(Items from a dataset)
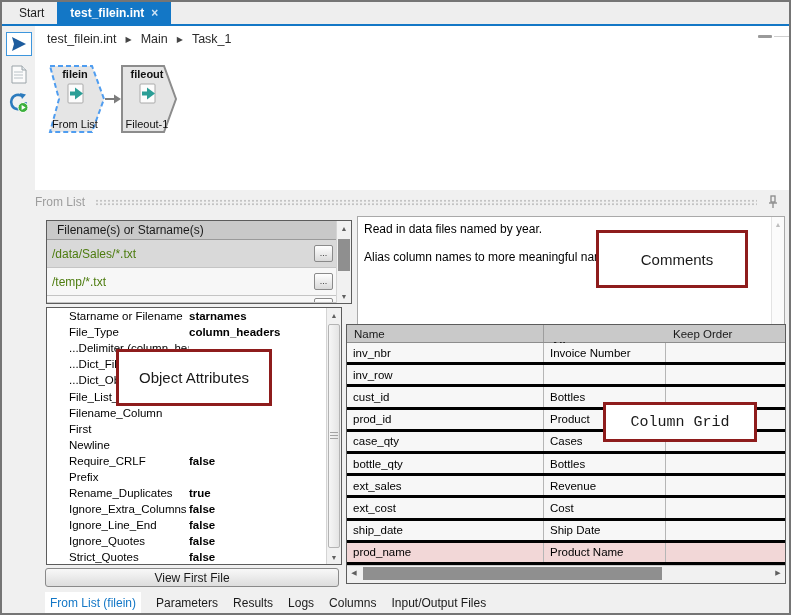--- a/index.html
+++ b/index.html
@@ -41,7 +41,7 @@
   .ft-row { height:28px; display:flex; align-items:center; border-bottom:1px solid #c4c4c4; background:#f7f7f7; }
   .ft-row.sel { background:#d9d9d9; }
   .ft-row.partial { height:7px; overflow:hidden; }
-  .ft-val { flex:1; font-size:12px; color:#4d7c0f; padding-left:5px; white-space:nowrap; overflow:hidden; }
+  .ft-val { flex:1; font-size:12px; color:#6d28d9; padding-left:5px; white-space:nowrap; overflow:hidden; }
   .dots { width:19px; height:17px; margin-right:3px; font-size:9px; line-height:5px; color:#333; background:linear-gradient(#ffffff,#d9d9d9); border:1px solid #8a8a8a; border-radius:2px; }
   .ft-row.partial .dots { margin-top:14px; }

**What is required**
Every line above gets copied exactly; none of the pictures do.

**Your response**
--- a/index.html
+++ b/index.html
@@ -41,7 +41,7 @@
   .ft-row { height:28px; display:flex; align-items:center; border-bottom:1px solid #c4c4c4; background:#f7f7f7; }
   .ft-row.sel { background:#d9d9d9; }
   .ft-row.partial { height:7px; overflow:hidden; }
-  .ft-val { flex:1; font-size:12px; color:#4d7c0f; padding-left:5px; white-space:nowrap; overflow:hidden; }
+  .ft-val { flex:1; font-size:12px; color:#6d28d9; padding-left:5px; white-space:nowrap; overflow:hidden; }
   .dots { width:19px; height:17px; margin-right:3px; font-size:9px; line-height:5px; color:#333; background:linear-gradient(#ffffff,#d9d9d9); border:1px solid #8a8a8a; border-radius:2px; }
   .ft-row.partial .dots { margin-top:14px; }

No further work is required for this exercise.